How Do You Manage a Household without Losing the Romance?

Balancing the budget isn’t exactly sexy, y’know?

author and her husband looking down at a toddler in front of greenery

You know how when you’re getting married, all of the adult women in your life say things like, “OMG WHAT ARE YOUR COLORS?” and then on the side whisper things to you about how hard marriage is, and how you’ll put on a zillion pounds, and how having kids is the best but it’s also the worst, and the whole thing just feels… disorienting and depressing?

Or was that just me?

Over my (many) years running this site I’ve heard so many of us complain about the refrain of doom that is whispered in our ears getting married. “Marriage is just so hard. You’ll see….” Because it’s confusing, and negative, and just flat out not what we want to hear.

But here I am, somehow about to celebrate our eighth anniversary this summer. And having written about this process every step of the way for nine years, I can easily reach back in the archives and see documentation of the fact that, for us, the early months and years of marriage were nothing like those hints of doom and gloom. They were magical, and the intensity of the commitment we were making was nothing but amazing for us. It made us refocus our lives on what we wanted the most, throw out what wasn’t working, and build a super intentional life.

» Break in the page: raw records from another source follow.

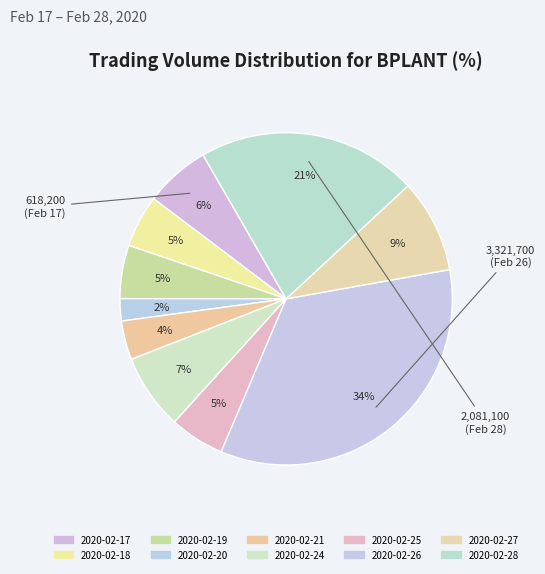

What percentage is the 2020-02-19 slice, to the nearest percent?

5%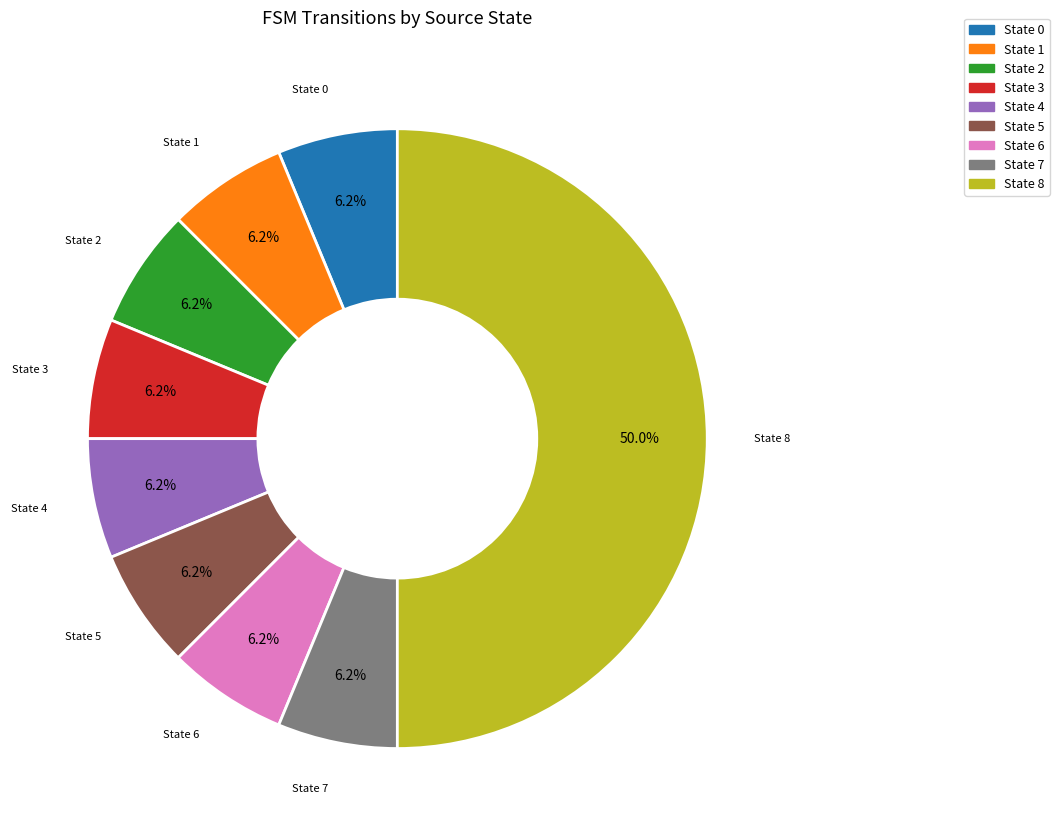

To the nearest percent, what is the average slice percentage?

11%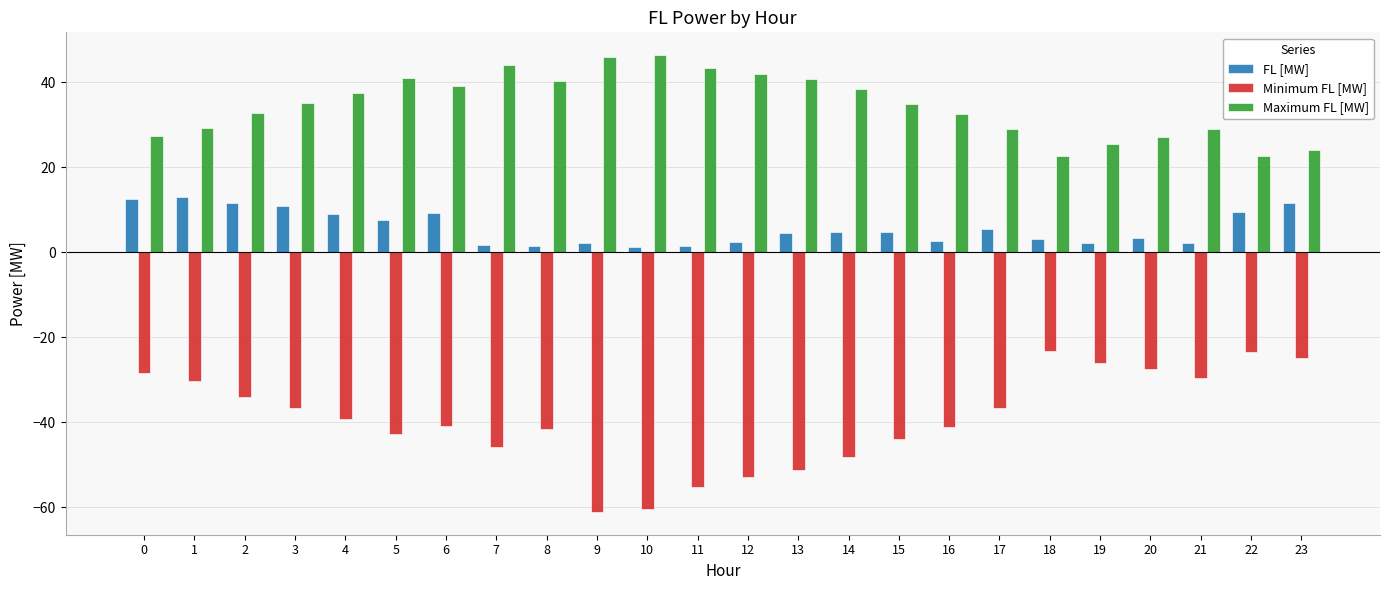

Is the value of Maximum FL [MW] at 7 greater than the value of Minimum FL [MW] at 21?

Yes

And, spoiler alert, I still think my marriage is a damn good thing. But these days I’m starting to tease out some of the missing nuance in all those whispers. And I think what I have to say about it is: life is hard. Sometimes it’s devastatingly hard, like when you lose two people you love in one month. Sometimes it’s big-new-commitment hard, like when you have your first baby and your husband takes a brand-new job all in the same month. And sometimes it’s just run of the mill hard, like when you’re raising two kids, running a business, building a career, maintaining a household, and trying to fit in time for each other on top of everything else. (And, you know, a million other kinds of hard not listed here.)

These days, our life is more run-of-the-mill hard. In fact, it’s so run of the mill, I’m not even sure I’d call it hard. It’s just life, with a lot of adult responsibilities. But in these moment of the daily grind, I’ve come to realize that our marriages serve two purposes. They are at once the thing that (hopefully) lifts our spirits and the working relationship that gets us through our days. They provide companionship, conversation, love, cuddles, sex, and dreams of the future. But in part, they’re also business partnerships—even though in modern society we largely pretend that they’re not.

In some ways, our spouses are our life co-workers. We divide chores, we do budgets, we negotiate time off, we rotate through childcare, we manage important life decisions together. And while I wouldn’t describe the latter as, “OMG YOU’LL SEE,” I would say that it contains a lot of the hard work of life (and that if we find a partner who’s a good fit for us as a life co-worker as well as a romantic partner, we’re damn lucky).

Which leads me to my question, to the rest of you. No matter how long you’ve been in your partnership, whether it’s five months or fifteen years, how do you manage that balance of life co-worker and romantic dreamboat? Do you find that you have a language for talking about the life-business partner part of your relationship, in a world that is always talking in heart eyes and Valentine’s Day cards?

Talk to me APW: How do you balance keeping the love alive, while keeping the electricity on?*

*(Something that I shit you not we failed at last month. Did we have the money? Yup. But somehow we mismanaged an ongoing auto payment. Adulthood FTW.)